__Set exercise A__
Please return the stretch of the capacitor article below from "The two types" through "10, MLCC capacitors.", copied word for word.

__Text__
Heck, we were thinking the same thing not too long ago. So, in this article we’re going to dive into what you need to know, and whether you should suddenly give a hoot, or two, about electrical engineering.
The scope and scale of which has not yet been determined nor confirmed by any official party.
Over the past weekend, however, a handful of theories have been put forth to explain why some users are taking to forums to report system crashes with brand new RTX 3080 graphics cards. Most of these theories boil it down to a single issue: capacitors.
But before we hammer the final nail into the coffin, let’s dive into what it all means, and why it might be best to wait for official statements and explanations before jumping to any conclusions.
It’s not entirely unlike a new GPU launch to also entail some instability issues, most of which are fixed in following months through updated drivers or firmware fixes. However, an article from Igor’s Lab (or two, for that matter) posits an in-depth explanation, one which suggests that the choice of capacitor on the underside of the GPU may have some impact on subsequent crashes, yet crucially also suggests that a lack of GPU testing across a wide variety of voltages and frequencies is key to the whole affair (read: it’s not quite as simple as some capacitors good, some capacitors bad).
The two types of capacitors most commonly found on the underside of your graphics card’s chip are MLCC and SP-CAP. These are easily distinguished from one another by their arrangement: either a single large SP-CAP, or a group of, likely 10, MLCC capacitors.
You’ll also hear the terminology POS-CAP thrown around too. This appears to be an incorrect attribution, stemming from Panasonic Polymer Tantalum Solid Capacitors, which are not often found in modern graphics cards according to Buildzoid on YouTube. Instead, the more widely manufactured SP-CAP is found in its place.

__Available data__
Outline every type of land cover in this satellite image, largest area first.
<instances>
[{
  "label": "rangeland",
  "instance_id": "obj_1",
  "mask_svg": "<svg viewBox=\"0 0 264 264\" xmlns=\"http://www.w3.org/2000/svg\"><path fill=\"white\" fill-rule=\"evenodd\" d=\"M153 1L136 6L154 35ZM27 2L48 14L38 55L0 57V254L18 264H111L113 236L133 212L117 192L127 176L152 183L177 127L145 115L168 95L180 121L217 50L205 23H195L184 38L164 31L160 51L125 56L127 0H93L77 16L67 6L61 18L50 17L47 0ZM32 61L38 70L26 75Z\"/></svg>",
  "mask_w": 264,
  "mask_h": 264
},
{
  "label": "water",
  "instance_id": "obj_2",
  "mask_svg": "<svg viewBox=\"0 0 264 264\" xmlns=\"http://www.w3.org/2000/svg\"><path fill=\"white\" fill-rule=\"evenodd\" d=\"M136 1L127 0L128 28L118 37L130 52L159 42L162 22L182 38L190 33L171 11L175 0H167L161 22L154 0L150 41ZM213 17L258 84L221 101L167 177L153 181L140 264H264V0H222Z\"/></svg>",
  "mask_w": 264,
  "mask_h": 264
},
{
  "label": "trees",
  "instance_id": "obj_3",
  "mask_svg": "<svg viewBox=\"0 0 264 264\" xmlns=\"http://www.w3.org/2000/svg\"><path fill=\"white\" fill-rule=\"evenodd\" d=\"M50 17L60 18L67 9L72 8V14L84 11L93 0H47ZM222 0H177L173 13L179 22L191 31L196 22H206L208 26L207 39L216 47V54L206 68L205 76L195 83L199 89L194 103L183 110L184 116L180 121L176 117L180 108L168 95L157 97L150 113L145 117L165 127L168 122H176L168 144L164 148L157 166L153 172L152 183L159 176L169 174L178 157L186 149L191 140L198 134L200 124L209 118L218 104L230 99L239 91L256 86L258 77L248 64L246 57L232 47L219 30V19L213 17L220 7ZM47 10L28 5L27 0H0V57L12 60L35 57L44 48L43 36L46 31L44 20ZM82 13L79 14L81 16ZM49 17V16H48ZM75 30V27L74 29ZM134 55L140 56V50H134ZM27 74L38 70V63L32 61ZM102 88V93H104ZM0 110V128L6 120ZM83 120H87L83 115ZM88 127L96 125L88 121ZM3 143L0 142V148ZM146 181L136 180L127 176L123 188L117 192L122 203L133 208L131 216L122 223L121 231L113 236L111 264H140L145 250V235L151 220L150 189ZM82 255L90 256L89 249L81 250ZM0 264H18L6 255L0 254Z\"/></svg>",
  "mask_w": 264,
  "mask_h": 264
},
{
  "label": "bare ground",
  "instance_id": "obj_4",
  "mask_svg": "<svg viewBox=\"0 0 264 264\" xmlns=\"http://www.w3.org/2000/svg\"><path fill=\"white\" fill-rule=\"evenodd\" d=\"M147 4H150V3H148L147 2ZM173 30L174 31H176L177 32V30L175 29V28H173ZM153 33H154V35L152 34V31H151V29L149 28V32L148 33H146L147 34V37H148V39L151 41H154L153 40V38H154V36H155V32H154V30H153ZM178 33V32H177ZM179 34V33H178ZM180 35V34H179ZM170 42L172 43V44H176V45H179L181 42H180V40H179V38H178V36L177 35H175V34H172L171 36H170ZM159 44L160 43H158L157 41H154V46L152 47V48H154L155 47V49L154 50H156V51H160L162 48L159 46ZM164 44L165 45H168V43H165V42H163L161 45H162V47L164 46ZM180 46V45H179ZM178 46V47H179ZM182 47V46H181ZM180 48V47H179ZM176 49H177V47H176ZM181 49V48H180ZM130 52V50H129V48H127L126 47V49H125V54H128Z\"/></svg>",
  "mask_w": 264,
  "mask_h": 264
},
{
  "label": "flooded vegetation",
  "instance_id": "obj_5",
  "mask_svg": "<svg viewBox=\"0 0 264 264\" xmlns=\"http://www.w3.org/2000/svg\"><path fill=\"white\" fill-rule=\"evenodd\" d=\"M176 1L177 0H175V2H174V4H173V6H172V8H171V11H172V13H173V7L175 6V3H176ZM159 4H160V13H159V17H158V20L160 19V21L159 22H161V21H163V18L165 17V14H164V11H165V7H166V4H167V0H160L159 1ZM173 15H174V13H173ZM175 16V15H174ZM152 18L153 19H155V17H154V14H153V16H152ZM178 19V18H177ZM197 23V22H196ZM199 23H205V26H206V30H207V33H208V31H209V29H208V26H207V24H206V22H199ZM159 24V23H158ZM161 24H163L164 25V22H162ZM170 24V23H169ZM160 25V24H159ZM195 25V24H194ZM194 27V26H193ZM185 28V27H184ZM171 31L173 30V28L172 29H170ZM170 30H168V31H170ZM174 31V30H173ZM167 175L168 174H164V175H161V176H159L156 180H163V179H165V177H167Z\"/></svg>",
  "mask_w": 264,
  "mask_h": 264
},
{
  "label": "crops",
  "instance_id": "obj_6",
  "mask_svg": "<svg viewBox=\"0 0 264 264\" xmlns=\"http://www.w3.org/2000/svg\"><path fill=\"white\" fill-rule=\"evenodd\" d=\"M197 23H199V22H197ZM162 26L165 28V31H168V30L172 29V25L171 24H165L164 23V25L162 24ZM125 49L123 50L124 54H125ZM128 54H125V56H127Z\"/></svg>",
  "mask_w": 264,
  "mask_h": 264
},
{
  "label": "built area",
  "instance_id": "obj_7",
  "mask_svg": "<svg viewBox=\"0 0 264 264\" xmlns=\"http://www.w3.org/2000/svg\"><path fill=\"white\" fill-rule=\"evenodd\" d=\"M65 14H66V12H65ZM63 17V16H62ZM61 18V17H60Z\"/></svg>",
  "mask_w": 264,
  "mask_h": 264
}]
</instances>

__Set exercise B__
Collect every line in the entries above that contains the string "label", where case counts.

__Problem solution A__
The two types of capacitors most commonly found on the underside of your graphics card’s chip are MLCC and SP-CAP. These are easily distinguished from one another by their arrangement: either a single large SP-CAP, or a group of, likely 10, MLCC capacitors.

__Problem solution B__
  "label": "rangeland",
  "label": "water",
  "label": "trees",
  "label": "bare ground",
  "label": "flooded vegetation",
  "label": "crops",
  "label": "built area",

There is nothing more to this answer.